Very good. I agree with all your comments. As for staging, there is more than meets the eye. People have to have mics attached and be facing the camera, etc. What about all those other people who are there to bid on the lockers? You may have missed episode of Pawn Stars when Chumbly is told to get Bob Dylan's autograph on an LP. Chumbly goes to where Dylan is performing and finds him walking down the street and gets his autograph!

Postino said...

I caught the Pawn Stars where Dylan just happened to be walking down the street. Can you imagine Bob Dylan just wandering alone in Las Vegas? I wonder how much time it took the Pawn Stars producer to get Bob Dylan's agent to agree to such a stunt.

(Dylan would have had to have liked it, because I'm sure he never does anything he doesn't want to do, and he doesn't need the publicity.)

Apparently we don't see the other people win the lockers on Storage Wars, or the producers might tell the crowd to stand down. Maybe they're props, or a lot of them are there hoping they'll get seen on TV.
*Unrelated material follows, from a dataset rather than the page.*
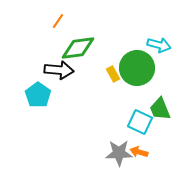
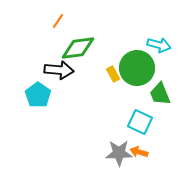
green trapezoid: moved 15 px up
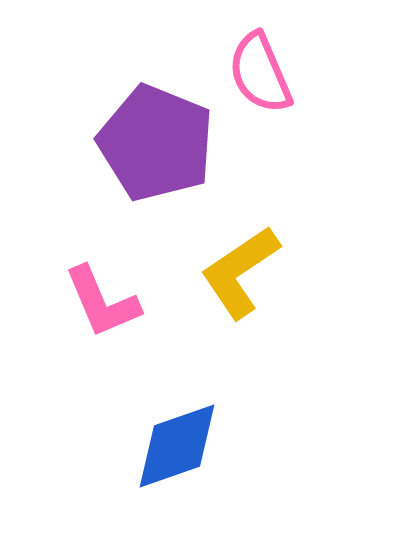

It's been denied that the producers "salt" the lockers to put in good stuff, but how much do they pay their stars? I talked to my brother-in-law who read that Dave Hester might not be back next season because he's asking for too much money.

I also read that the stores these folks run do really good business because of the show, as does the Harrison's pawn shop in Pawn Stars, which is open 24 hours a day.